During the height of Hazare's crusade, which put corruption at the highest levels of India's polity and bureaucracy in the limelight, the nation saw massive protests joined by people from all walks of life, who made their support for the cause known by sporting hats titled, "I am Anna."
However, support for Hazare has markedly reduced over time, following allegations of autocracy against the core leadership of Hazare’s movement and differences of opinion between key members, mainly regarding his decision to oppose joining electoral politics by forming a party.
Hazare’s former aide and an ex-bureaucrat, Arvind Kejriwal, who parted ways with his mentor in September 2012, launched a political party, named Aam Aadmi Party (Common Man Party), or AAP, in the following month, vowing to transform India’s politics.
Announcing the split, Hazare said during a televised address at the time: “There is nothing wrong with fielding a political party but I will not be a part of it. If they feel they can get a majority, it is a good thing, but they cannot use my photo or my name. The paths have been separated.”
In July, Hazare said he will not support Kejriwal’s political party, and also called for a change in the way elections are held in India, so that the prime minister can be elected directly by the people.
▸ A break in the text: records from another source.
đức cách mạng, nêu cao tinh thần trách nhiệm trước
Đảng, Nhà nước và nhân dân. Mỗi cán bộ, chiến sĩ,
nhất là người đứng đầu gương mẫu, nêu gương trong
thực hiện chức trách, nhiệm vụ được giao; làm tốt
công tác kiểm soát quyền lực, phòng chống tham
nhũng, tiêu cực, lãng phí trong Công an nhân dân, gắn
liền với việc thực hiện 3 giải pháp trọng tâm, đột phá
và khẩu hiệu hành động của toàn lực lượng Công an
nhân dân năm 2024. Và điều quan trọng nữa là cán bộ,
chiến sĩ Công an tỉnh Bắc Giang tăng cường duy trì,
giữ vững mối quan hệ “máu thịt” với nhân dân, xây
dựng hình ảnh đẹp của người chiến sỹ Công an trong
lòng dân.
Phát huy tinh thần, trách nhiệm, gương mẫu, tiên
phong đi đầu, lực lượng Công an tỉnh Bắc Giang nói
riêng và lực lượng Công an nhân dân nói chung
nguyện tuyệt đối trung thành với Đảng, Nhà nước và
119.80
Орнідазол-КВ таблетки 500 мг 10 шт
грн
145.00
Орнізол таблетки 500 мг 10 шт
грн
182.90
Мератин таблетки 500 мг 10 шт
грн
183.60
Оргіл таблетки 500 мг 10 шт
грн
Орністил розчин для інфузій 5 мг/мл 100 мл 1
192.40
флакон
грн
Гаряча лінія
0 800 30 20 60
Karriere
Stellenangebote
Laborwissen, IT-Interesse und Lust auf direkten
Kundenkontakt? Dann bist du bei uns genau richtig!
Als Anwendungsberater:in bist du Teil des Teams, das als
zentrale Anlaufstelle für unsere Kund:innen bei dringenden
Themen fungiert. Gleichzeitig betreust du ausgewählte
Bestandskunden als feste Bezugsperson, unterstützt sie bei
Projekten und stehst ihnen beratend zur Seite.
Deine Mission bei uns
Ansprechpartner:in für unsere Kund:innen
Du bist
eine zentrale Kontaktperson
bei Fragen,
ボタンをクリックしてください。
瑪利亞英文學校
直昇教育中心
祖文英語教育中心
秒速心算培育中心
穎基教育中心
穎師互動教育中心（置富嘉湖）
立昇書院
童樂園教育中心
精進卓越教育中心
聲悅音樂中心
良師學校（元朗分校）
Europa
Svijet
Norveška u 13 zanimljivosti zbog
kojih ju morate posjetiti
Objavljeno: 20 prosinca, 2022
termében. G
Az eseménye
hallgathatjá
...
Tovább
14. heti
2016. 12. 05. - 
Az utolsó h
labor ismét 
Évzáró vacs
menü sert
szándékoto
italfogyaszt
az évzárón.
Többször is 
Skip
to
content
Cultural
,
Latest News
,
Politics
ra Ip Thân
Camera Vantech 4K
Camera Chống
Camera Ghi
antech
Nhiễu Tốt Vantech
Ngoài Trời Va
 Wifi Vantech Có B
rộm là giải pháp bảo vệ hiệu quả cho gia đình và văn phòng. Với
In the current system, elected lawmakers belonging to the victorious party or coalition nominate a party member for the prime minister's post.
Although Hazare’s movement and stature has dwindled in recent months, he still remains a popular figure among the Indian diaspora around the world who have voiced their support for him through social media outlets.
Hazare, according to his website, served for 15 years in the Indian army before becoming an activist. He has been credited with working toward social causes ranging from sustainable development, rural employment, forest conservation and right to information.
And, on the website is a quote attributed to Hazare saying: "The dream of India as a strong nation will not be realised without self-reliant, self-sufficient villages, this can be achieved only through social commitment & involvement of the common man."